Every day Poets & Writers Magazine scans the headlines—from publishing reports to academic announcements to literary dispatches—for all the news that creative writers need to know. Here are today’s stories:
Two Sylvia Plath scholars have discovered two unknown poems by the poet, “To a Refractory Santa Claus” and “Megrims,” both written in 1956. The pair also found several unknown poems by Plath’s husband, Ted Hughes, as well as unseen photos of the couple. (Guardian)
U2 has been projecting poetry onstage during the revival tour of their 1987 album, Joshua Tree, which kicked off earlier this month. A fan website reports that the band has displayed poems by Rita Dove, Yusef Komunyakaa, Elizabeth Alexander, Lucille Clifton, Walt Whitman, Naomi Shihab Nye, and Alberto Ríos. (UVA Today)
The Los Angeles Times goes inside the Ripped Bodice, the only U.S. bookstore that exclusively sells romance books. Sisters Bea and Leah Koch opened the store in Los Angeles in March 2016 after raising $90,000 on Kickstarter.
Hisham Matar has won the Rathbones Folio Prize for his memoir, The Return: Fathers, Sons, and the Land in Between. The annual £20,000 prize, formerly known as the Folio Prize and given exclusively to fiction books, is now given for a book in any genre written in English and published in the United Kingdom in the previous year.
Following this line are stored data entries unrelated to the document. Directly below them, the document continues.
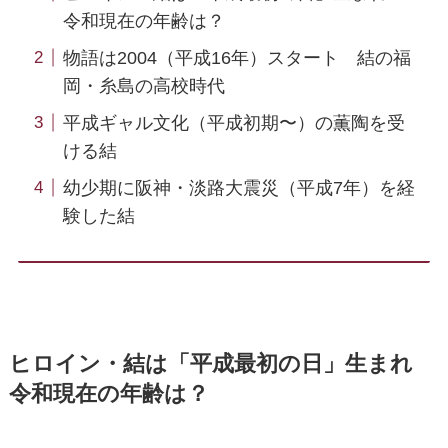
令和現在の年齢は？
物語は2004（平成16年）スタート 結の福
岡・糸島の高校時代
平成ギャル文化（平成初期〜）の薫陶を受
ける結
幼少期に阪神・淡路大震災（平成7年）を経
験した結
ヒロイン・結は「平成最初の日」生まれ
令和現在の年齢は？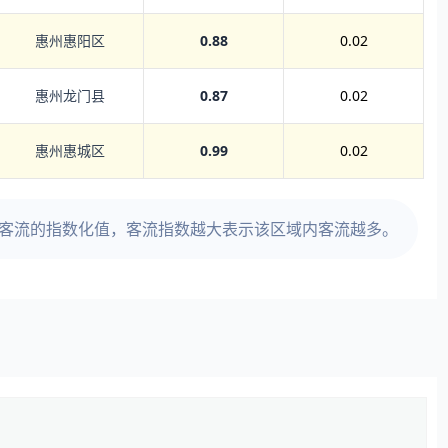
惠州惠阳区
0.88
0.02
惠州龙门县
0.87
0.02
惠州惠城区
0.99
0.02
时客流的指数化值，客流指数越大表示该区域内客流越多。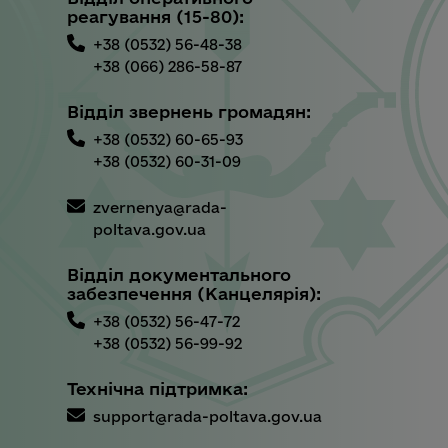
реагування (15-80):
+38 (0532) 56-48-38
+38 (066) 286-58-87
Відділ звернень громадян:
+38 (0532) 60-65-93
+38 (0532) 60-31-09
zvernenya@rada-
poltava.gov.ua
Відділ документального
забезпечення (Канцелярія):
+38 (0532) 56-47-72
+38 (0532) 56-99-92
Технічна підтримка:
support@rada-poltava.gov.ua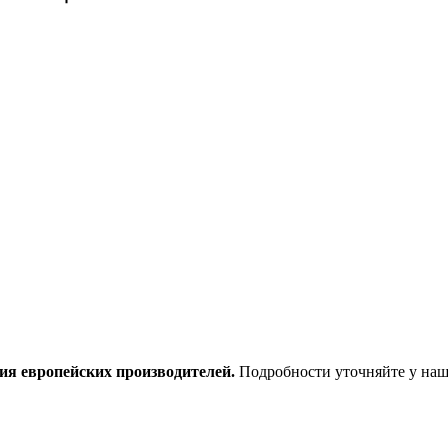
ия европейских производителей.
Подробности уточняйте у наш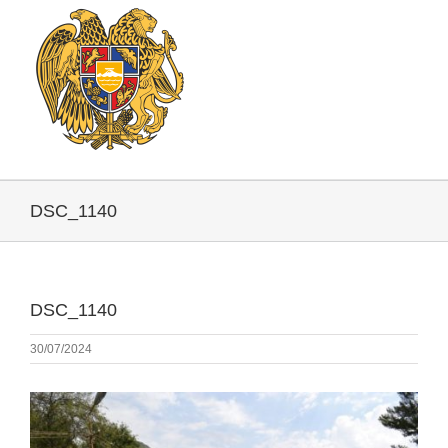
DSC_1140
DSC_1140
30/07/2024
Ed Caesar reports on the vigil held on Tuesday in Manchester for the twenty-two people who died in the bombing outside the Ariana Grande concert on Monday night, and how poet Tony Walsh held thousands rapt with the reading of his poem “This Is the Place.” (New Yorker)
Amazon Books opens today in New York City in Columbus Circle. A second brick-and-mortar Amazon store, located across the street from the Empire State Building, is in the works. (Publishers Weekly)
Poet Brian Sonia-Wallace has been named the inaugural Mall of America writer-in-residence. Sonia-Wallace will spend five days in the mall in June and write twenty-five poems a day inspired by the mall. (Star Tribune)
The Atlantic explores why sales have dropped at Marvel—not because readers are unwilling to read comics with diverse characters, as one Marvel executive suggested back in March—but because the company floods the market with new and relaunched series, creates inconsistent series by constantly reassigning its artists, and inadequately markets new titles.